▸ **Action item**:
The reply should hold every record, copied exactly, and none of the pictures.

(Design files in text formats)

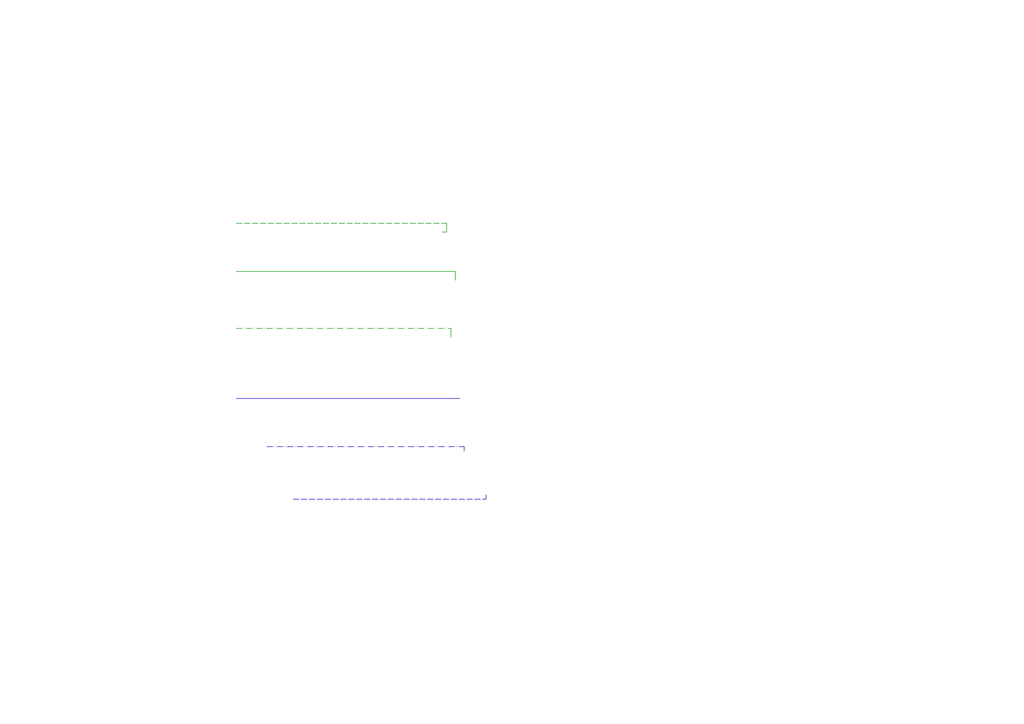
<source format=kicad_sch>
(kicad_sch
	(version 20231120)
	(generator "eeschema")
	(generator_version "8.0")
	(uuid "a96e74f5-bfd0-44f6-8953-899141de67da")
	(paper "A4")
	(lib_symbols)
	(wire
		(pts
			(xy 68.58 95.25) (xy 130.81 95.25)
		)
		(stroke
			(width 0)
			(type dash_dot)
		)
		(uuid "12e39d86-0d45-4c2e-b81d-6b25f54e8128")
	)
	(polyline
		(pts
			(xy 68.58 115.57) (xy 133.35 115.57)
		)
		(stroke
			(width 0)
			(type default)
		)
		(uuid "2f8cfa2d-a04e-4baa-b658-fd5f6c8b8790")
	)
	(polyline
		(pts
			(xy 77.47 129.54) (xy 134.62 129.54)
		)
		(stroke
			(width 0)
			(type dash_dot)
		)
		(uuid "5c27a2c7-28fa-40ce-b926-b72b450dd071")
	)
	(wire
		(pts
			(xy 132.08 78.74) (xy 132.08 81.28)
		)
		(stroke
			(width 0)
			(type default)
		)
		(uuid "6fd1cb0b-58d2-4e4e-b6aa-5d1e8d25d895")
	)
	(polyline
		(pts
			(xy 140.97 143.51) (xy 140.97 144.78)
		)
		(stroke
			(width 0)
			(type default)
		)
		(uuid "77af7838-985e-49a7-87b4-22a07a841bde")
	)
	(wire
		(pts
			(xy 68.58 78.74) (xy 132.08 78.74)
		)
		(stroke
			(width 0)
			(type default)
		)
		(uuid "9ecb646c-5000-4369-9f63-993e1a18c13e")
	)
	(polyline
		(pts
			(xy 134.62 129.54) (xy 134.62 130.81)
		)
		(stroke
			(width 0)
			(type default)
		)
		(uuid "a8859a3f-f009-44f9-8ce8-cc8a50ff1661")
	)
	(wire
		(pts
			(xy 130.81 95.25) (xy 130.81 97.79)
		)
		(stroke
			(width 0)
			(type default)
		)
		(uuid "a9fa2ac2-d41a-4bbb-be16-24c8559a54a7")
	)
	(wire
		(pts
			(xy 128.27 67.31) (xy 129.54 67.31)
		)
		(stroke
			(width 0)
			(type default)
		)
		(uuid "c728bc7e-ece4-4d53-b095-c113aa162fe6")
	)
	(polyline
		(pts
			(xy 85.09 144.78) (xy 140.97 144.78)
		)
		(stroke
			(width 0)
			(type dash)
		)
		(uuid "cf956334-7ac6-4094-b761-6c397bac9597")
	)
	(wire
		(pts
			(xy 129.54 64.77) (xy 129.54 67.31)
		)
		(stroke
			(width 0)
			(type default)
		)
		(uuid "d3e32bee-6b28-452b-837d-2abd747ef080")
	)
	(wire
		(pts
			(xy 68.58 64.77) (xy 129.54 64.77)
		)
		(stroke
			(width 0)
			(type dash)
		)
		(uuid "e5d336ce-9a7b-4150-9b64-110d57a6f8f6")
	)
	(sheet_instances
		(path "/"
			(page "1")
		)
	)
)

</source>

▸ **Response area**:
<source format=kicad_sch>
(kicad_sch
	(version 20231120)
	(generator "eeschema")
	(generator_version "8.0")
	(uuid "a96e74f5-bfd0-44f6-8953-899141de67da")
	(paper "A4")
	(lib_symbols)
	(wire
		(pts
			(xy 68.58 95.25) (xy 130.81 95.25)
		)
		(stroke
			(width 0)
			(type dash_dot)
		)
		(uuid "12e39d86-0d45-4c2e-b81d-6b25f54e8128")
	)
	(polyline
		(pts
			(xy 68.58 115.57) (xy 133.35 115.57)
		)
		(stroke
			(width 0)
			(type default)
		)
		(uuid "2f8cfa2d-a04e-4baa-b658-fd5f6c8b8790")
	)
	(polyline
		(pts
			(xy 77.47 129.54) (xy 134.62 129.54)
		)
		(stroke
			(width 0)
			(type dash_dot)
		)
		(uuid "5c27a2c7-28fa-40ce-b926-b72b450dd071")
	)
	(wire
		(pts
			(xy 132.08 78.74) (xy 132.08 81.28)
		)
		(stroke
			(width 0)
			(type default)
		)
		(uuid "6fd1cb0b-58d2-4e4e-b6aa-5d1e8d25d895")
	)
	(polyline
		(pts
			(xy 140.97 143.51) (xy 140.97 144.78)
		)
		(stroke
			(width 0)
			(type default)
		)
		(uuid "77af7838-985e-49a7-87b4-22a07a841bde")
	)
	(wire
		(pts
			(xy 68.58 78.74) (xy 132.08 78.74)
		)
		(stroke
			(width 0)
			(type default)
		)
		(uuid "9ecb646c-5000-4369-9f63-993e1a18c13e")
	)
	(polyline
		(pts
			(xy 134.62 129.54) (xy 134.62 130.81)
		)
		(stroke
			(width 0)
			(type default)
		)
		(uuid "a8859a3f-f009-44f9-8ce8-cc8a50ff1661")
	)
	(wire
		(pts
			(xy 130.81 95.25) (xy 130.81 97.79)
		)
		(stroke
			(width 0)
			(type default)
		)
		(uuid "a9fa2ac2-d41a-4bbb-be16-24c8559a54a7")
	)
	(wire
		(pts
			(xy 128.27 67.31) (xy 129.54 67.31)
		)
		(stroke
			(width 0)
			(type default)
		)
		(uuid "c728bc7e-ece4-4d53-b095-c113aa162fe6")
	)
	(polyline
		(pts
			(xy 85.09 144.78) (xy 140.97 144.78)
		)
		(stroke
			(width 0)
			(type dash)
		)
		(uuid "cf956334-7ac6-4094-b761-6c397bac9597")
	)
	(wire
		(pts
			(xy 129.54 64.77) (xy 129.54 67.31)
		)
		(stroke
			(width 0)
			(type default)
		)
		(uuid "d3e32bee-6b28-452b-837d-2abd747ef080")
	)
	(wire
		(pts
			(xy 68.58 64.77) (xy 129.54 64.77)
		)
		(stroke
			(width 0)
			(type dash)
		)
		(uuid "e5d336ce-9a7b-4150-9b64-110d57a6f8f6")
	)
	(sheet_instances
		(path "/"
			(page "1")
		)
	)
)

</source>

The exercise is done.